Descriptions of challenges in transitioning or translating research ideas to open-source tools or industry applications.
Evaluations of and reflections on failed projects which uncover and characterize the root cause.
Design space explorations or comprehensive experiments which suggest a particular technique is unlikely to work.
Research which uncovers fundamental limitations in scalability, performance, accuracy, or other quantifiable metrics.
Any research which serves to share the lessons of failure to the broader community, such that we can avoid repeating them in the future.
Reflections and historical perspectives on specific ideas, general trends, and “techno-social” factors in systems and machine learning research.
In order to encourage broader participation and foster discussion across the MLSys community, submissions do not have to follow a fixed format.

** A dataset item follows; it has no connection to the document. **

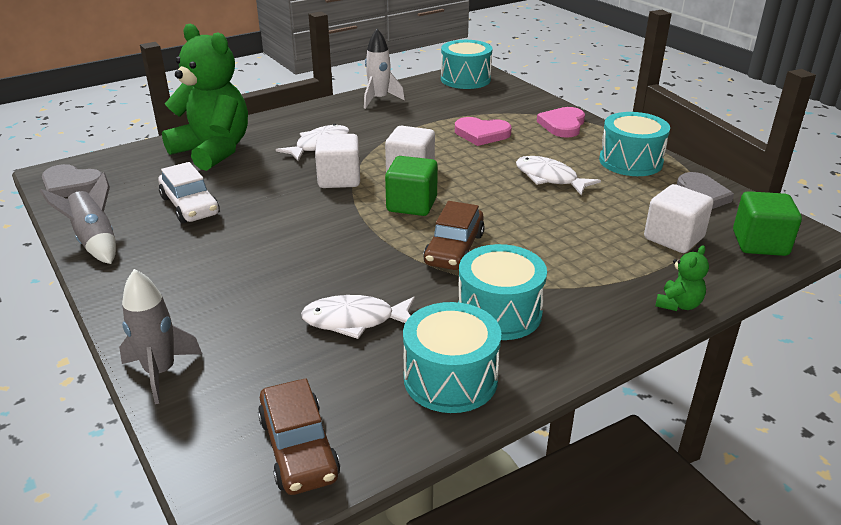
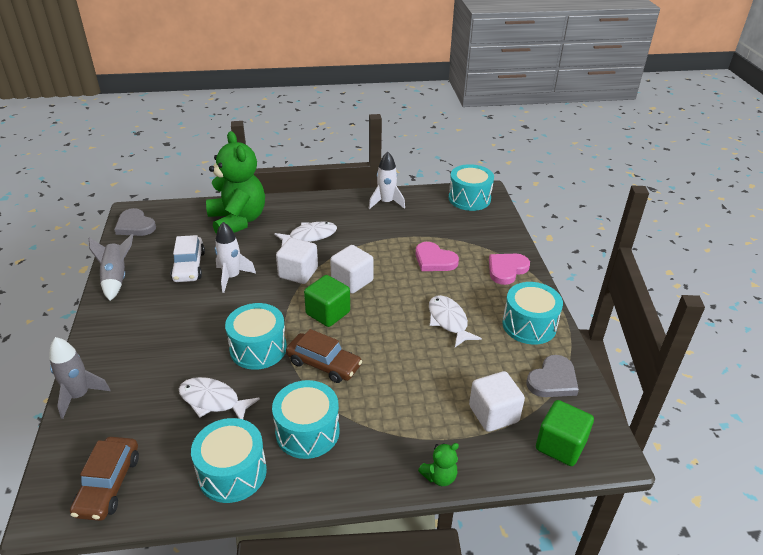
camera: 25 degrees right, 5 degrees up
brown car [423,201,485,270] -> brown car turned 105 degrees counterclockwise [286,329,362,383]
none -> white rocket [215,222,256,293]
none -> turquoise drum [225,303,287,370]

Submissions can be in the form of an article, blog, or short paper (~2 pages). Submissions do not need to be anonymized.
Please send your submissions to journe.workshop@gmail.com by March 19, 2021. Notifications for the workshop will be sent on March 26, 2021 with JOURNE being held virtually on April 9, 2021.
The Organizers
Abhishek Gupta
Montreal AI Ethics Institute / Microsoft
Udit Gupta
Harvard University/FAIR
Mayoore Jaiswal
Nvidia
Lillian Pentecost
Harvard University
Shagun Sodhani
FAIR
David Brooks
Harvard University
Joelle Pineau
McGill University/FAIR
Commitment to Diversity
Success of JOURNE depends on sharing varied experiences, retrospectives, and negative outcomes found throughout research. As such, diversity will be central to the success of JOURNE. Keeping that in mind, we see the following vectors of diversity as being critical to the discussions at the workshop and through the programme structure, call for submissions, organization committee, sharing of results, and medium of participation, and we will actively pursue these goals as follows:
Technical: From a technical standpoint, we will be bringing in experiences from a multitude of subfields, specifically, through a collision of experiences from the ML and Sys community.

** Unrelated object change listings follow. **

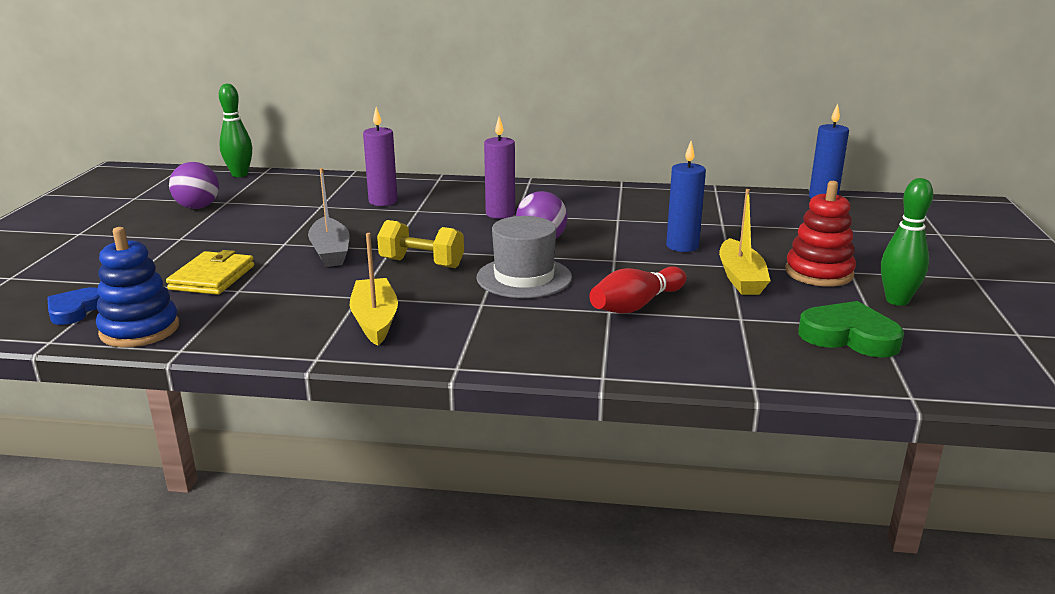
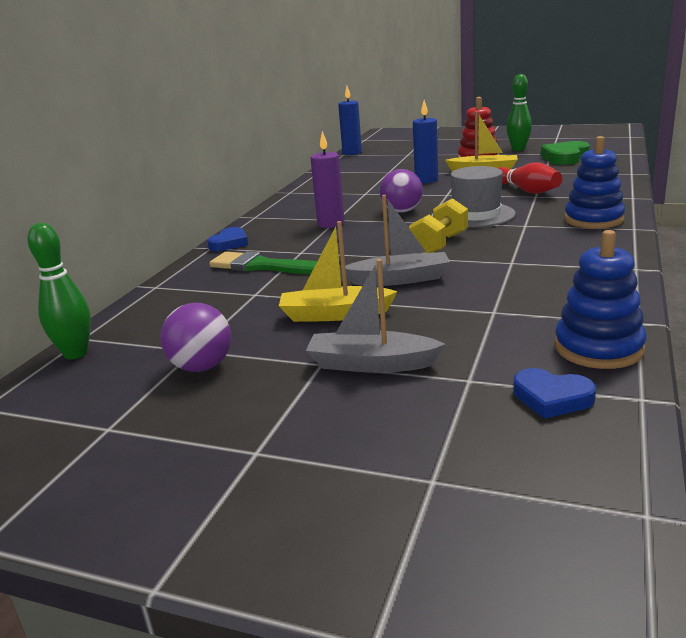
camera: 75 degrees left, 0 degrees up
yellow wallet [166,250,254,295] -> none
yellow boat [350,233,398,346] -> yellow boat moved to [279,221,398,322]
purple candle [363,107,398,206] -> green brush [209,251,317,275]
none -> blue heart [207,227,248,251]
none -> grey boat [306,259,445,373]
none -> blue stacking toy [564,136,625,229]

Regional: From a regional standpoint, we will be actively seeking speakers, submissions, and participants from as-of-yet underrepresented regions like MENA, West Asia, Eastern Europe, Latin America, and Oceania.
Seniority: We also believe that this scientific journey will vary in what it looks like over different levels of experience and thus, we will actively bring together people who are early-career, mid-career, and veterans in the field so that there can be cross-pollination of ideas.
Ethnic backgrounds and gender: We also recognize that there are many vectors for diversity, and will adopt best practices from workshops like Resistance AI, Black in AI, among others to bring together diversity that extends beyond just gender and race.